I can understand how the non-governmental organizations (NGOs), or those who boasted to be champions of democracy, are very upset with my political plan. They could say that my emergence endangers democracy or the establishment of civil society. But the reformists should blame themselves, because millions of ordinary people need cheap rice now rather than tons of gold in the next century.

Who can deny now that my father deserves the title Father of Development? Ask people in the street whether the security and economy under President Megawati Soekarnoputri now is better than under my father's. I swear they will answer: Everything was much better under my father's leadership.

How about corruption, human rights abuses and democracy? Five years ago, people described my father and his children as "mega corruptors". People are free to say anything about my family. But just a small reminder: How about the rumors that Megawati's son is involved in the selling of state land in Kemayoran?

Don't you believe that I could rule the country better than Megawati? In terms of education, both of us were university drop outs. I used to manage so many companies -- the economists can say anything about these companies -- and don't forget, if I did not build the Jakarta toll road what would have happened to Jakartans? Before becoming president, Megawati's experience was basically handling gas stations.

We share the same birthday and place of birth. Megawati was born in Yogyakarta on Jan. 23, 1947. I was born on Jan. 23, 1949 in Yogyakarta. Her father is called the founding father while mine is the father of development.

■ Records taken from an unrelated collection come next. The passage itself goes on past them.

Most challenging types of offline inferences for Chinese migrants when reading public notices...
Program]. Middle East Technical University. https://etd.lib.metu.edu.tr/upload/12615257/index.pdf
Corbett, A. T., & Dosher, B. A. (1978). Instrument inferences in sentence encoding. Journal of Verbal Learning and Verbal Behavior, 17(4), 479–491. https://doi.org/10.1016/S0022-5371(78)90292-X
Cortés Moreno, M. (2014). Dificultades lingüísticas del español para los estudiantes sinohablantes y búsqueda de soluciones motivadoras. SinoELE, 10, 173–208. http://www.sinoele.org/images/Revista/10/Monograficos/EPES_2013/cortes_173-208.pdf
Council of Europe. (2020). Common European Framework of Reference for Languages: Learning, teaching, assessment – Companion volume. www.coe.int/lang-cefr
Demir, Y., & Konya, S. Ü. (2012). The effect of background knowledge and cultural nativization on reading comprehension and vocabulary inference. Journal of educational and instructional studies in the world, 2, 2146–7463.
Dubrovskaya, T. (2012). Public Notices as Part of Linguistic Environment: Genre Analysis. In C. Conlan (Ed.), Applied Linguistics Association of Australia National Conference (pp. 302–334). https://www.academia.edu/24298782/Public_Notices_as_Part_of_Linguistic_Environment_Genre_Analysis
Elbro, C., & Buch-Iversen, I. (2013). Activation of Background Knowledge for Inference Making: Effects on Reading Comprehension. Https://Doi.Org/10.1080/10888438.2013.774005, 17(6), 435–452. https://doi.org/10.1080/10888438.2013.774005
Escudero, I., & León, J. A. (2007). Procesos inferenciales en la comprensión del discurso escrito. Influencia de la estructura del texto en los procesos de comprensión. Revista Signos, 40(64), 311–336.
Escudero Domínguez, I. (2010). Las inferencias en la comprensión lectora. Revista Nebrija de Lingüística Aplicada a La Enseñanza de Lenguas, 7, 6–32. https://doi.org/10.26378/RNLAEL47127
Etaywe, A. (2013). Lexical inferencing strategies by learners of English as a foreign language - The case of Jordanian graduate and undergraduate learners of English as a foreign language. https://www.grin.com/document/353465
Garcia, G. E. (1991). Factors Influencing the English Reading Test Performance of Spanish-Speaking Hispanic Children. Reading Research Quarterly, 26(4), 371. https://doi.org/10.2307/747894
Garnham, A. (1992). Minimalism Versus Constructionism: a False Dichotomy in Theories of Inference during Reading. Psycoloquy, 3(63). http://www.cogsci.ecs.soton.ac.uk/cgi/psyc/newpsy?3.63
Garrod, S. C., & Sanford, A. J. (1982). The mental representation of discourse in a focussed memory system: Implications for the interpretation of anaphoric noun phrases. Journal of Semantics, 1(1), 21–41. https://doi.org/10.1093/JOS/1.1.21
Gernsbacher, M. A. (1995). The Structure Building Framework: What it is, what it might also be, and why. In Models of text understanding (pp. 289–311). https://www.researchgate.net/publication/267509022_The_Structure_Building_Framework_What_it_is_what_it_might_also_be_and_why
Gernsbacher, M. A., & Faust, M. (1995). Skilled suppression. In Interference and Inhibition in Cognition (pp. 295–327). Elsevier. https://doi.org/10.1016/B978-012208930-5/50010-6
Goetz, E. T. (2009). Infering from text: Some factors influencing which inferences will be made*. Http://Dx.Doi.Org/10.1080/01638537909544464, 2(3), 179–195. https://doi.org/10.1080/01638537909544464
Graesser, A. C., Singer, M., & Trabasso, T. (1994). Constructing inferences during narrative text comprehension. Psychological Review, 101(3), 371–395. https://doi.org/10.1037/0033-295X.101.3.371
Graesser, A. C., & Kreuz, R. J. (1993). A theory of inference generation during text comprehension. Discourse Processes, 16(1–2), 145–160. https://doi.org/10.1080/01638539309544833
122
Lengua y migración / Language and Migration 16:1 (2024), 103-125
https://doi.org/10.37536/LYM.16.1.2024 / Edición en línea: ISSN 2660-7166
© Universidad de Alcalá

I don't want to dispute allegations of corruption regarding my family. During my father's tenure, officials marked up costs to build bridges, but the bridge now stands. And now? Projects like bridges remain on paper, and the prices are still marked up. Foreign investors, from Japan, the U.S. and Europe invited my family to join their business. For businessmen corruption was actually not a serious issue as long as they could still profit.

Honestly speaking I am rich, but because I worked hard for it. My siblings and myself are ready to proffer our riches to develop the nation. The amount is very significant. But remember, we give the money as proof of our love to the nation. It has nothing to do with the corruption allegations.

Even my brother Tommy, I am sure, is ready to do his best to serve the nation, of course after his release from the prison. My youngest brother has good instinct. After being sentenced for 15 years in a murder case, he refused to appeal to higher courts. He intends to directly send his appeal to the President. If I was elected president next year, what I should do with him?

Now, I have decided to run for the presidency. First of all my father will be my most trusted advisor. Millions of people miss him. I will ask him to campaign for the party. Perhaps the doctors, who claimed in public that it was very unlikely that he could speak fluently again, would faint when they hear him exclaim, "Long live me!"

When I am elected as the country's sixth president, my first program will be to buy cheap rice for the people and provide jobs. I do not need to go in to detail, but I would follow my father's steps in eradicating crime and in handling antigovernment activists. We need democracy, but ordinary people need far more.

I would not allow other foreign leaders to dictate me, not even Australian Prime Minister John Howard. How about U.S. President Bush? My father believes Bush would praise me as a champion of democracy if I quickly offered him business opportunities for oil or gas companies from Texas.